Выпад и защита были великолепны, с такими Фейд-Рауте еще не приходилось встречаться. Выверенный удар сбоку лишь на какую-то долю секунды опоздал, не успев перерезать сухожилие на левой ноге на-барона.
С легкостью танцора Фейд-Раута уклонился в сторону… в правом предплечье раба подрагивал тонкий дротик. Крючья его глубоко впились в плоть, так что гладиатор не мог его вырвать, не разорвав сухожилий.
Галереи дружно вздохнули.
Звук этот наполнил Фейд-Рауту вдохновением.
Он знал теперь, что чувствует его дядя там, наверху, рядом с Фенрингами, наблюдателями императора. Прекратить бой он не мог, при свидетелях приходилось соблюдать приличия. А события на арене барон мог истолковать лишь весьма однозначно, — как угрозу самому себе.
Раб отступил подальше… взяв в зубы нож, он примотал дротик лентой султана к руке.
— Я не чувствую этой иголки! — крикнул он. И вновь двинулся вперед, держа нож наготове, боком, чтобы по возможности укрыться за полущитом.
И это, вполне понятно, не ускользнуло от глаз наблюдателей. Помощники Фейд-Рауты кричали, спрашивали, не нужна ли их помощь. Он махнул, чтобы они отошли к запасной двери.
«Теперь я устрою им такое представление, какого здесь еще не видели! — подумал Фейд-Раута. — Это будет не привычное для всех убийство беззащитного одурманенного раба, когда можно сидеть и восхищаться стилем. Нет, то, что я сделаю, вывернет наизнанку их куриные потроха. А когда я стану бароном, этот день вспомнят, и среди них не останется ни одного, кто не убоится меня, вспоминая этот день».
Фейд-Раута медленно отступал перед по-крабьи, бочком приближающимся гладиатором. Под ногой похрустывал песок. Он слышал, как тяжело дышал раб, чувствовал запах его крови и собственного пота.
Забирая вправо, на-барон все отступал, держа наготове новый дротик. Раб легким движением метнулся в сторону, Фейд-Раута, казалось, пошатнулся, на галереях раздался визг.
Раб вновь ударил.
«Боже, что за воин!» — успел подумать Фейд-Раута, уклоняясь. Лишь быстрота молодости спасла его, но над спиной раба теперь подрагивал второй дротик, впившийся в дельтовидную мышцу.
Пронзительные крики одобрения хлынули с трибун.
«Они приветствуют меня», — подумал Фейд-Раута. В голосах их он слышал дикарское самозабвение, что и сулил ему Хават. Здесь еще никогда не приветствовали так бойца от семейства. Не без горечи припомнились слова Хавата: «Более всего ужасает враг, которым ты восхищаешься».

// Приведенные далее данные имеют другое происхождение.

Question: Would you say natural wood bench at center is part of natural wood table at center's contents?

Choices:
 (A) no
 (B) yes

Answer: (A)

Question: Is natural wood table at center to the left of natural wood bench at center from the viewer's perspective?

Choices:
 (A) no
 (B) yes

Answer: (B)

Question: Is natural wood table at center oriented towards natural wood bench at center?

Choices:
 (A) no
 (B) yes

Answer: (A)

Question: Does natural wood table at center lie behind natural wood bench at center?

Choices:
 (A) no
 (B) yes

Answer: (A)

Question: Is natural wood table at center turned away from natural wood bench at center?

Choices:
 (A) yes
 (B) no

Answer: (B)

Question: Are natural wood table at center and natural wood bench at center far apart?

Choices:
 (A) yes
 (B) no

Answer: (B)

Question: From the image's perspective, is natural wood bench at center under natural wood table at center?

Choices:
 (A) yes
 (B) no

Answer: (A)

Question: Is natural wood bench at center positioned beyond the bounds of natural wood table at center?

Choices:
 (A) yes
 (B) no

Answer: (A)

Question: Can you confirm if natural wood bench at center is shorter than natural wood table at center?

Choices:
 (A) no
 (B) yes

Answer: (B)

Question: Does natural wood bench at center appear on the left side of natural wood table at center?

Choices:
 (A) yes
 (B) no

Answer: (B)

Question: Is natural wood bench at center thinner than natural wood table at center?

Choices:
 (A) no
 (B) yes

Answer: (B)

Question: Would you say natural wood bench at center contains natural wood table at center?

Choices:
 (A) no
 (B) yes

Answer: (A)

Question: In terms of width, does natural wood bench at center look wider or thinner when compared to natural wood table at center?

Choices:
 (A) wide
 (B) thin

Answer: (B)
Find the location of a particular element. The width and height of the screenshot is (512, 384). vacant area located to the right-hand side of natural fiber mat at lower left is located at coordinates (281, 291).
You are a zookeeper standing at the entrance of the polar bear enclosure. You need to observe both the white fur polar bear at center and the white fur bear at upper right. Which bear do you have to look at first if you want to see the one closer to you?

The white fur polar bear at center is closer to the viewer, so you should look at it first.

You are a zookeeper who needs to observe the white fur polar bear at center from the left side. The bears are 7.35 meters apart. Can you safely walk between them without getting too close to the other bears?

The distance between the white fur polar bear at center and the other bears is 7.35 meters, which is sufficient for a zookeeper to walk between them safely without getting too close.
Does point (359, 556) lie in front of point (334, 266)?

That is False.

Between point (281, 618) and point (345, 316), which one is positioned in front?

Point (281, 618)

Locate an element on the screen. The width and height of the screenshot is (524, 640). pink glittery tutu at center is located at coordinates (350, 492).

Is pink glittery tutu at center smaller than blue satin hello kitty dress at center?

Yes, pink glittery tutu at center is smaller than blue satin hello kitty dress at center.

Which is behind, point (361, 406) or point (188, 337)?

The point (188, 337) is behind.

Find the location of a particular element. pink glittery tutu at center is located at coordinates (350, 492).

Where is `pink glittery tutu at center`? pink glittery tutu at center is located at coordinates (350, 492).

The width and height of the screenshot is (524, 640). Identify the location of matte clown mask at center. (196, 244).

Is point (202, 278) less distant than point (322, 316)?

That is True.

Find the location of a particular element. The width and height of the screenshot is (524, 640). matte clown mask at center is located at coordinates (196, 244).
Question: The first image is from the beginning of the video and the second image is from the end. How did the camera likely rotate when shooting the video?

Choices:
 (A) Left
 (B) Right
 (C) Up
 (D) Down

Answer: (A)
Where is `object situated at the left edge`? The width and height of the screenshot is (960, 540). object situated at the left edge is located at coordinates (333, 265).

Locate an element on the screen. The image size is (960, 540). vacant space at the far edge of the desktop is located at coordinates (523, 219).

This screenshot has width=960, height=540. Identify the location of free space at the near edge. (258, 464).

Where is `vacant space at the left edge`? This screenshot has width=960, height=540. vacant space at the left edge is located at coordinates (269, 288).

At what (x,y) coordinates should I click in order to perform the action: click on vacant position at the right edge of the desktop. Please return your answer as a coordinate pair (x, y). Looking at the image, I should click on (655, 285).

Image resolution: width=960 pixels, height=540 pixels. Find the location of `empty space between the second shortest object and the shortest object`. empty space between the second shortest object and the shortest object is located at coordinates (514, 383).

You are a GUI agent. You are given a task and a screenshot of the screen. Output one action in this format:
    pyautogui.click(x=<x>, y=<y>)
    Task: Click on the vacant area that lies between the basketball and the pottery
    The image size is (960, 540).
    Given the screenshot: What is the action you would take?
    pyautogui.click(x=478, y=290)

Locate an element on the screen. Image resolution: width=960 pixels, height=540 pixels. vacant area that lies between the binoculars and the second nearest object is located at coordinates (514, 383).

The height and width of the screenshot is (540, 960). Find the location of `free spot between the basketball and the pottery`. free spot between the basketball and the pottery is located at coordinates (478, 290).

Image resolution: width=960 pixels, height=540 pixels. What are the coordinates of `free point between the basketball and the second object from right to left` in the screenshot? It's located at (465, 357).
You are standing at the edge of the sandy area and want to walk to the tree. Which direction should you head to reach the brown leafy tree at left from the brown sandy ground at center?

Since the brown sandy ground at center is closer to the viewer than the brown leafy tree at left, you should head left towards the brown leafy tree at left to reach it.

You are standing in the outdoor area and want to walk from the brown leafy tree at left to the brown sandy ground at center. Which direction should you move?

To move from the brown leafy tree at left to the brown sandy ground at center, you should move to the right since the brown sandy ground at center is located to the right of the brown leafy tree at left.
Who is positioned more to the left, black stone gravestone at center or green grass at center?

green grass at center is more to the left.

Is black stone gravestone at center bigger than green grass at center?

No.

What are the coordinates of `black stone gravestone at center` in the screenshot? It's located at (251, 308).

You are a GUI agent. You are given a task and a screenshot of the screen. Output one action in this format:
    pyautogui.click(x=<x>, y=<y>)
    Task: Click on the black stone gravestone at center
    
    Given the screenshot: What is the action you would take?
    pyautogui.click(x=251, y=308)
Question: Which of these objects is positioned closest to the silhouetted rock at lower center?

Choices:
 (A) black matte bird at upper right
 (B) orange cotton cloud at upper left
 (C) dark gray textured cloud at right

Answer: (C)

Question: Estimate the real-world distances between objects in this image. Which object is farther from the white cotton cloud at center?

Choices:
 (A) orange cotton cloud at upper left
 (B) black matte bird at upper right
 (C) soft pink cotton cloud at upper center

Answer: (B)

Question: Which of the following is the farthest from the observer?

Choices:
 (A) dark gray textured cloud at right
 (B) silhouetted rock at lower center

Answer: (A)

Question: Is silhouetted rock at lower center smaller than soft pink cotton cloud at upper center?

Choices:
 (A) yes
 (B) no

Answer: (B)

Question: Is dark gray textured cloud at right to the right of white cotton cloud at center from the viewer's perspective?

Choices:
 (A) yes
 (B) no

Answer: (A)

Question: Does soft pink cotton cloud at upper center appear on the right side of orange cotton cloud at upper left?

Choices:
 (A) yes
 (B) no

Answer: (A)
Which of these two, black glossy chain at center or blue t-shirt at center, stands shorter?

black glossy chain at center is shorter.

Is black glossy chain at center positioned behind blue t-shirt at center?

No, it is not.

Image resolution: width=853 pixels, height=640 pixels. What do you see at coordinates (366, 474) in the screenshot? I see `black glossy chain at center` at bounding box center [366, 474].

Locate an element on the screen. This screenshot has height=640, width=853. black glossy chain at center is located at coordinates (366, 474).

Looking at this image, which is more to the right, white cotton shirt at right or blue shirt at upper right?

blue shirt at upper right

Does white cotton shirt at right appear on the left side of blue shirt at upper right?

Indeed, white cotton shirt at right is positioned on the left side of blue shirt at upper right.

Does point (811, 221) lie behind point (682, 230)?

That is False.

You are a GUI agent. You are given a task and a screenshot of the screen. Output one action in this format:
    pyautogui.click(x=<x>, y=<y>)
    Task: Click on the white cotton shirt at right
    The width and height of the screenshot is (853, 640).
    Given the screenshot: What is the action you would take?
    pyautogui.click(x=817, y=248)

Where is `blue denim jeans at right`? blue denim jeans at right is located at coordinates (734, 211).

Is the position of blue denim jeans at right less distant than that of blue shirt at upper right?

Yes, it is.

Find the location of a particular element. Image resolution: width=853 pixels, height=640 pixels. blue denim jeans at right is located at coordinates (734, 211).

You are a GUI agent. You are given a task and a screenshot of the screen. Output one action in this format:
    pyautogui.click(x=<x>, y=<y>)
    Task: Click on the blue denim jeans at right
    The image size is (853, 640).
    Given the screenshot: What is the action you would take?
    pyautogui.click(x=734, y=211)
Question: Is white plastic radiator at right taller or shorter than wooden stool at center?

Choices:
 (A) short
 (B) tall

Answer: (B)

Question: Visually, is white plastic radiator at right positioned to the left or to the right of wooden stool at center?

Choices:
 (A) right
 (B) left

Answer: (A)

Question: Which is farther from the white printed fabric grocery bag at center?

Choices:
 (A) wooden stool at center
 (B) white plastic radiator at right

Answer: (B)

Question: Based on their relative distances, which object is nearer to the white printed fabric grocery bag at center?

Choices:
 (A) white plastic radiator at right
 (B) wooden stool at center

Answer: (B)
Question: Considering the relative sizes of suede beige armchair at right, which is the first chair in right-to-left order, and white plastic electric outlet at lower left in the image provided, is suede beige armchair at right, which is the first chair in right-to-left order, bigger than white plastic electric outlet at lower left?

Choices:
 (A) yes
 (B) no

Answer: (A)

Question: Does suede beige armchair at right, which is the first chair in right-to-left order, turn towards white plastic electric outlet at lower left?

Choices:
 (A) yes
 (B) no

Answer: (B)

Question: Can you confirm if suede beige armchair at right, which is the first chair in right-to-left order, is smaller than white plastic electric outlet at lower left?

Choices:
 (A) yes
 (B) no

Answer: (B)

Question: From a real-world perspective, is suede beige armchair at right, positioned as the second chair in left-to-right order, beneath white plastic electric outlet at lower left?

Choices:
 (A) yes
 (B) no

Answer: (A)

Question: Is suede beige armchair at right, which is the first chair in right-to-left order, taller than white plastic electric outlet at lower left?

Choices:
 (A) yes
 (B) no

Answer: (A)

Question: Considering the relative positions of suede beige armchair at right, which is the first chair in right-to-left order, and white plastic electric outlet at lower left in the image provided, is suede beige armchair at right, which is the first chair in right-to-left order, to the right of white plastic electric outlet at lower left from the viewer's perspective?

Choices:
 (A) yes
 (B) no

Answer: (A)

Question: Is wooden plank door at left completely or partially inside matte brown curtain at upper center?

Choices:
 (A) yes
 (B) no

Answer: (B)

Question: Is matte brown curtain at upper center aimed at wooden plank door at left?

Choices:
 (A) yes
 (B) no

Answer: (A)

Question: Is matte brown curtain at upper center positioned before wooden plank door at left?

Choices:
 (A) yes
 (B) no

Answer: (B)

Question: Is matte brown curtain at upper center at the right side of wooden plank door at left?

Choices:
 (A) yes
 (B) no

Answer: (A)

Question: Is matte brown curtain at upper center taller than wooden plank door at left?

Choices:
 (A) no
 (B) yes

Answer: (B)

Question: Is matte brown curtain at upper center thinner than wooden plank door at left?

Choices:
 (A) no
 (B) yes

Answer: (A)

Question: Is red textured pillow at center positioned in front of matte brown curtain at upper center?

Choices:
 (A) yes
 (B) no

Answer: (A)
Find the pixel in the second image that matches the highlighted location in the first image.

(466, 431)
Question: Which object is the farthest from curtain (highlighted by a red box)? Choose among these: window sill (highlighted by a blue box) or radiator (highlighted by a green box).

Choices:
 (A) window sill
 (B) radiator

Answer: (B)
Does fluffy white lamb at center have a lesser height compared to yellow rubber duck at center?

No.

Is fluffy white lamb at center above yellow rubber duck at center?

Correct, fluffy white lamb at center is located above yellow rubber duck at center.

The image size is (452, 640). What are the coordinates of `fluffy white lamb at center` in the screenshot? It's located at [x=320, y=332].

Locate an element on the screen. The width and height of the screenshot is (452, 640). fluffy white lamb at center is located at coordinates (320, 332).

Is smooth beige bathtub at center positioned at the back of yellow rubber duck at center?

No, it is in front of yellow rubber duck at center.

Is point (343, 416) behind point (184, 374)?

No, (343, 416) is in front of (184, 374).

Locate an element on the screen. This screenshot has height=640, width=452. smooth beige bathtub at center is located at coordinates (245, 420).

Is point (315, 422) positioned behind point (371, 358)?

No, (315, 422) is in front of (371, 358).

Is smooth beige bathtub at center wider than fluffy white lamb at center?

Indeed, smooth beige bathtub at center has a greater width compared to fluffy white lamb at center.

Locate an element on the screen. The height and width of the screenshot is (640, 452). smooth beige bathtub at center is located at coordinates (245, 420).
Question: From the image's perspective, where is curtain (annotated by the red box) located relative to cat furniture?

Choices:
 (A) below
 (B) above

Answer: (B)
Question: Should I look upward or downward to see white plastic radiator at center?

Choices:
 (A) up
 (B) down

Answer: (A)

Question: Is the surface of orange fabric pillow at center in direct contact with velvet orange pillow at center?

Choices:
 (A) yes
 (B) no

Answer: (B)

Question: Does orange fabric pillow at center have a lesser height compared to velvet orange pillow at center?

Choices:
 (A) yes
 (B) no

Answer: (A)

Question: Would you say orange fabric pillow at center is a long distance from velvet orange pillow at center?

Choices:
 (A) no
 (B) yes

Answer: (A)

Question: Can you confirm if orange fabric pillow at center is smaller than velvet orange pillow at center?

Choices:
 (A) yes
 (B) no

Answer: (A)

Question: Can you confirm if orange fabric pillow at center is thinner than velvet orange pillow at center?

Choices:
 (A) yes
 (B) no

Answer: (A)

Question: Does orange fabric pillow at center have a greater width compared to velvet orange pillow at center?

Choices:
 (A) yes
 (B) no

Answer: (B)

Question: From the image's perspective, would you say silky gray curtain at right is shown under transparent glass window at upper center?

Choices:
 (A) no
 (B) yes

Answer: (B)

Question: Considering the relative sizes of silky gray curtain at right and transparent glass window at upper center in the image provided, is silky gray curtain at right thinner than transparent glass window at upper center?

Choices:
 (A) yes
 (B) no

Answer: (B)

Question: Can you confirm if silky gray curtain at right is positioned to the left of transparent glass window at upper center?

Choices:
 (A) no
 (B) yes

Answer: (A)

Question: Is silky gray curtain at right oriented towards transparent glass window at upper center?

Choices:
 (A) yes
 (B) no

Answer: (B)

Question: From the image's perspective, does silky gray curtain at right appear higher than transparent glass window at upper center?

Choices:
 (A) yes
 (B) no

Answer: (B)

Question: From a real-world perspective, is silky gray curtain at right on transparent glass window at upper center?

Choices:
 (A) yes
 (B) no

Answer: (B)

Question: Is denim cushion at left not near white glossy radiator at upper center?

Фейд-Раута поспешил вернуться на середину арены, чтобы все хорошо видели дальнейшее. Вытащив длинный нож и нагнувшись, он стал ожидать приближения раба.
Задержавшись на мгновение, чтобы подвязать к руке и второй дротик, тот двинулся следом.
«Пусть семейка теперь поглядит на меня, — думал Фейд-Раута. — Я враг им — пусть они обо мне так и думают».
Он извлек и короткий клинок.
— Я не боюсь тебя, свинья Харконнен, — крикнул гладиатор. — Мертвому мучения нипочем. И я умру на собственном клинке прежде, чем твои помощники наложат на меня руку. А ты сейчас ляжешь, ляжешь первым.
Фейд-Раута ухмыльнулся, выставил вперед длинный клинок, тот, что с ядом.
— А попробуй-ка это, — сказал он, сделав выпад рукой с коротким клинком.